Глава 11

Женщина висела, покачиваясь, на собственных косах, медленно закручивалась вокруг себя. Ветер обжимал вокруг тела, задирал выше пояса легкий не по времени рубок. Ноги у повешенной были гладкие, полные — красивые. Ступни странно вытянулись, точно пальцами она в последний миг силилась и почти достала земли. Небритый и вонючий мужичок, наощупь распутывая гашник, уже лапал мертвую взглядом, примеривался, заходя сзади. Сашка безошибочно прочитал его намерение, и хотя что-то внутри уговаривало не вмешиваться, поднял камень… Вонючий не ожидал от дитяти беды, камень вбился в висок острым краем и уложил его на землю.

— Зря, — прозвучало у Сашки за спиной. Он вздрогнул и обернулся. На него почерневшим изможденным лицом пялилась ведьма. Сидела на сухой лесной подстилке, прикрыв рваным подолом босые ноги, и из ладони в ладонь пересыпала коричневую пыль. — Уже поздно… ей… помогать.

Сашка припал за кустики. Его вырвало. Голова сделалась легкой и пустой.
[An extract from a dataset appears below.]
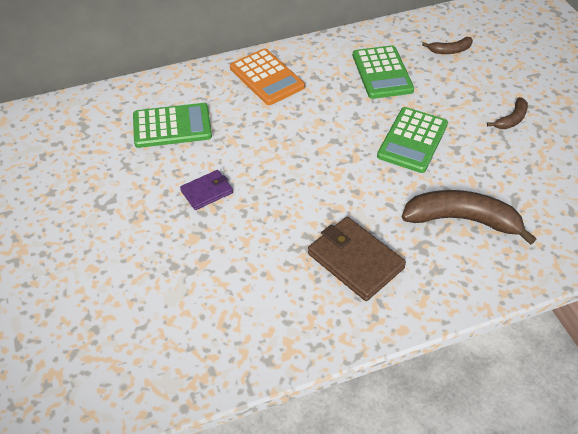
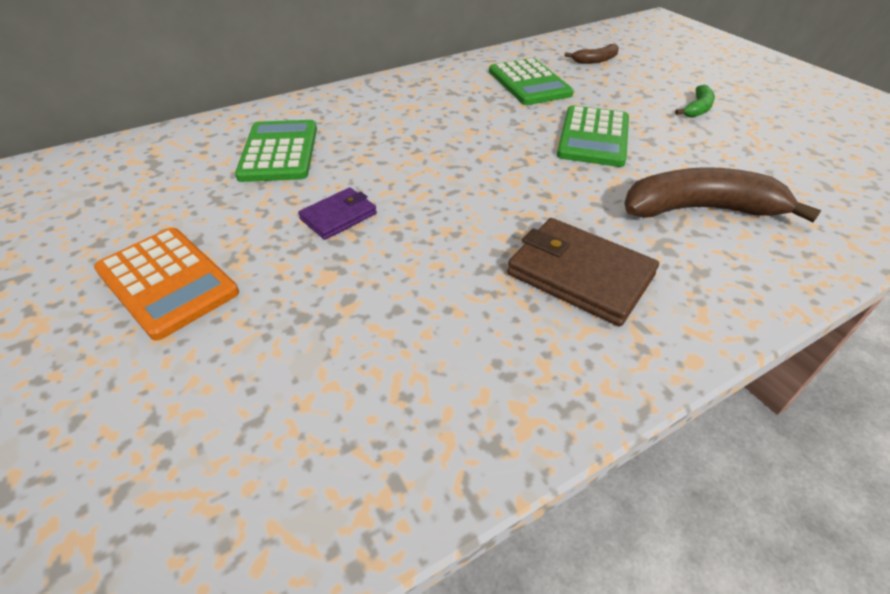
camera: 10 degrees left, 5 degrees down
green calculator [133,103,212,148] -> green calculator turned 75 degrees counterclockwise [235,120,317,182]
orange calculator [230,49,305,105] -> orange calculator moved to [94,228,239,341]
brown banana [487,97,528,129] -> green banana [675,85,715,118]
Потом мысль потянулась разрезать на повешенной рубок (как очистить от скверны) и похоронить ее повыше, в дубовой кроне, призвав горлинку и сову…
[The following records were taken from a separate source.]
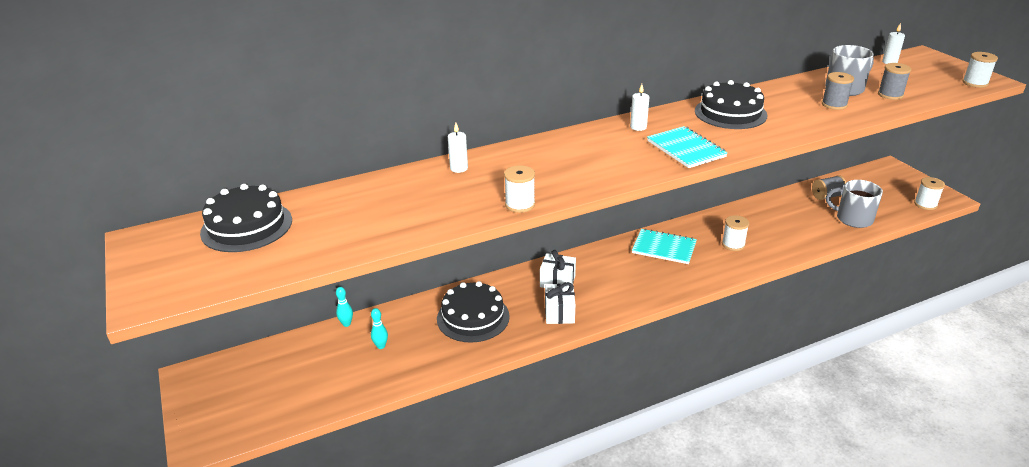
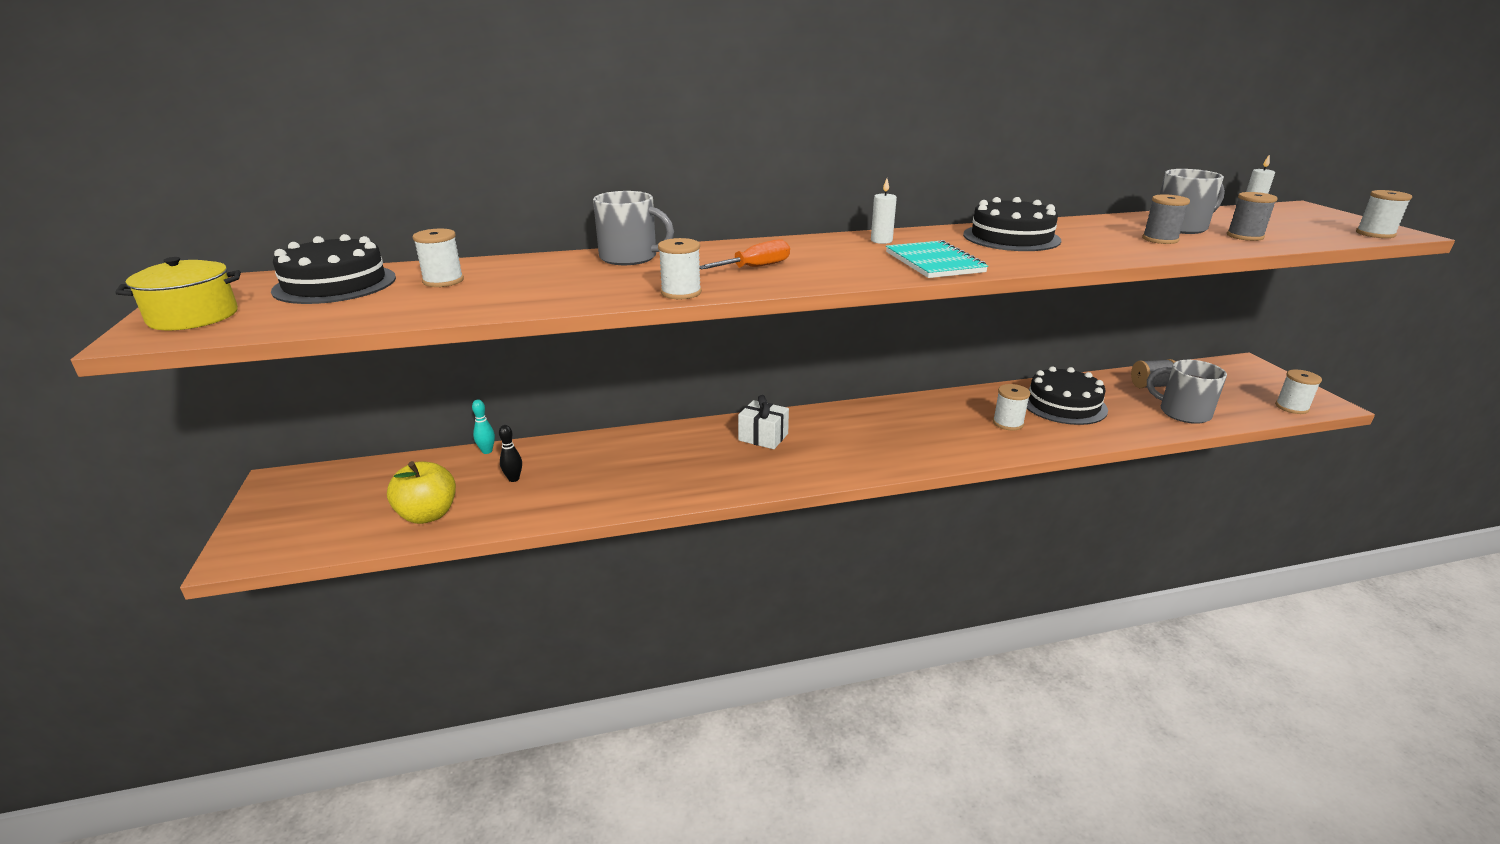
camera: 10 degrees right, 5 degrees down
turquoise bowling pin [371,308,388,349] -> black bowling pin [499,425,522,482]
black cake [437,281,510,343] -> black cake moved to [1027,366,1108,425]
white candle [448,123,468,173] -> grey mug [593,191,674,265]
white gift [545,282,575,324] -> none
turquoise notebook [632,229,697,264] -> none
none -> yellow pot [115,257,241,330]
none -> yellow apple [387,461,456,524]
none -> white spool [412,229,464,287]
none -> orange screwdriver [699,239,790,269]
— Не трать, — кивнула злая тетка, отряхая руки от пыли. — Не трать Дар, Берегине неси.

Сашка сорвался и, подхватив подол рубахи, бросился бежать. Безумные глаза на черном лице горели вслед.


Государыня в своей неприметной одежде сперва показалась ему холмиком на стерне. Рядом валялась в грязи распотрошенная сумка и лежал клинок. Сашкины глаза приковал серый тусклый блеск. Потом он медленно перевел глаза на Берегиню. Она упала лицом вниз, выбросив вперед руки, одна босая нога поджата, другая вытянута, от затылка змеится растрепанная коса, а в обугленной дыре на спине, точь-в-точь, как в Сашкином сне, дергается вверх-вниз белое ребро. То, что больше всего ужасало Сашку, и доказывало, что государыня жива. Сверху, прибивая кислый запах ведовского огня, порошил пыльный снег. В тусклом умирающем свете сдувало с березовых ветвей волшебное золото. Сашке сделалось разом холодно и жарко, вспотели подмышки, и пересохло во рту. Он снял, чтобы подсунуть под раненую, душегрею, в спешке накинутую, когда убегал из терема. Но побоялся навредить. Время шло. Ребро все так же ходило в запекшейся бескровной темноте. Маме, видимо, очень больно.

Почему она не умерла до сих пор? Что ее держит? Берегиня, слившись с государыней, наделила ту силами великими, но не безграничными… Сашка вдруг подумал, как это — жить, не старея, пятьсот или больше лет… когда все, кто были тебе ровесниками от рождения, уже мертвы… это было непредставимо и страшно. Он помотал головой. Но вот же она. Родная. С ним рядом. Как есть кот, мурлычущий на теплой печке, и звездочка в трубе…

Шепотом забормотал Сашка канон: «Великая Мать, хранительница миров, Четырехликая Луна, повелительница жизни и смерти и создательница всего сущего…» И осекся. Это были правильные, но чужие слова. А Берегиня…

— Мама! Мамочка…

Он приник; как пушистого зверька, стал гладить встрепанные волосы, щеку, хрупкое закаменелое плечо, скользнул ладонями к ране. Сила рванулась из Сашки наружу, сила, которая — если не выпустить — разорвала бы его изнутри.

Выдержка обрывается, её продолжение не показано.